I’ve been using site24x7 for years and they have been a reliable vendor for monitoring the uptime of my websites. They have been the cheapest vendor I’ve seen, although there are countless ones out there. I’m not counting the free services as they usually don’t have a frequent enough polling cycle for my tastes. My stable, unchanging sites, I typically poll every 30-60 minutes. The ones I actively work on I’ll poll every 2-15 minutes.
Recently, my site went down just minutes after I went to sleep. I had recently kicked off a job that created a lot of temp files and working at the startup-pace, I got sloppy and forgot to check the free space. I hadn’t setup a disk space monitor yet either, but that was a moot point as I was away from email at the time anyhow. The server also had only 1 disk partition as it was just a virtual slice and I hadn’t take the time to partition log files separately (again startup priorities at play here). The result was 5 hours of down time at a peak period. Embarrassing.
As per standard startup-style-execution, you don’t fix it until it is broken. Well, this crossed the “broken” threshold in my book. The question was what to fix: the website uptime monitoring or the disk layout. Disk layout would take more effort and would be targeted to handle just 1 situation, therefore improving the monitoring seemed the prudent choice.
SMS Alerts Aren’t Enough
I typically sleep with my phone within earshot and have site24x7 send me TXT messages (actually just emails to the phone’s email address XXX@mobile.att.net), but I had been helping out a friend that weekend on an SMS solution, so I was tone-deaf to the hundreds of test SMS’s floating around. This resulted in the hard requirement of a phone call in the event of an outage. So after many searches (as there are A LOT of website monitoring services), I settled on trying out just a few. I was surprised that most of the services out there had really crappy UI’s and antiquated visual designs. I eliminated most of these on the quasi-objective basis that they were out of touch or not thriving as a business. This narrowed the field considerably.
I won’t bore you with the details, but I settled on Binary Canary. Their UI was current, they had phone call escalation and the design of the escalation profiles and management was pretty good. Now when the site is down, I’ve got a nice escalation progression from email to SMS to calls to my cell phone and finally calls to my home phone (yes I know I’ll get hell from my wife at some point for this).

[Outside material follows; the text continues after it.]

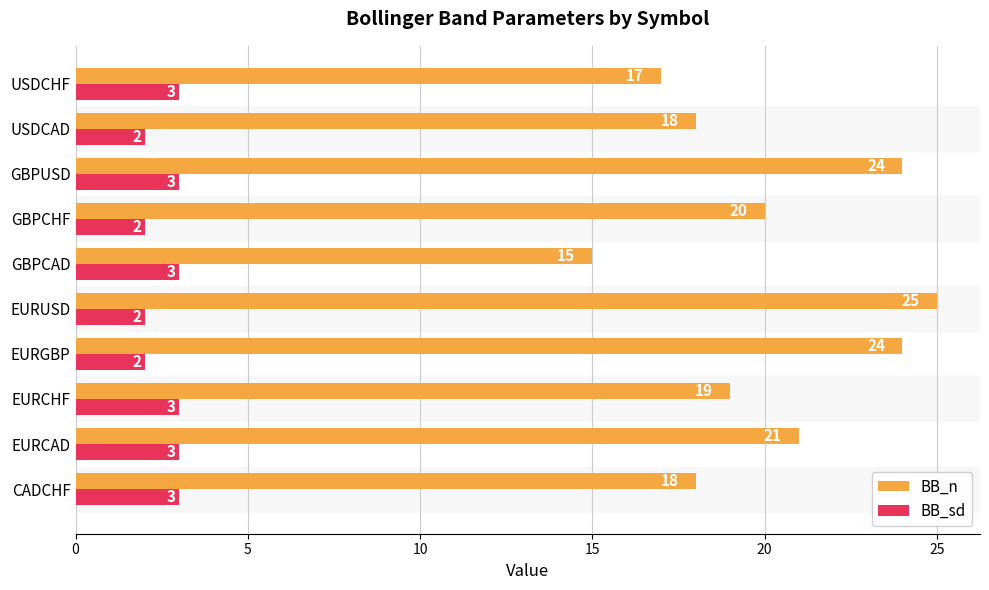

At how many categories does at least one series exceed 12?

10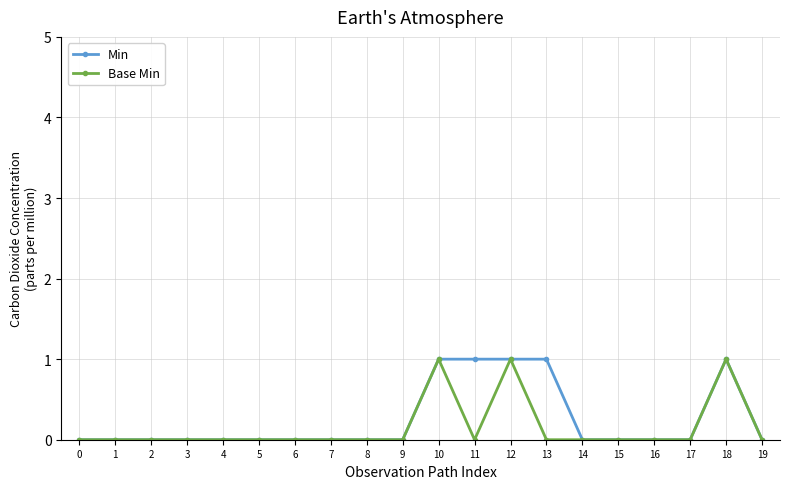

List the series in order of their overall mean, highest first.

Min, Base Min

Binary Canary is more than site24x7 (which I still have running on non-critical sites), but $20/month is reasonable for current, critical projects. You then buy “Notification Credits” at $0.25 per credit as they have real costs for SMS and phone calls. SMS via email is free.
Phone Call Escalation Experience
I’ve tested the phone call experience a couple times so far. During planned server upgrades, I have let the alerts go through their escalation and it has worked well. The phone call is an IVR that explains who they are. If you enter in your PIN, it will give you the details of which monitor has tripped and allow you to continue the alert escalation path or acknowledge this alert and stop notifications.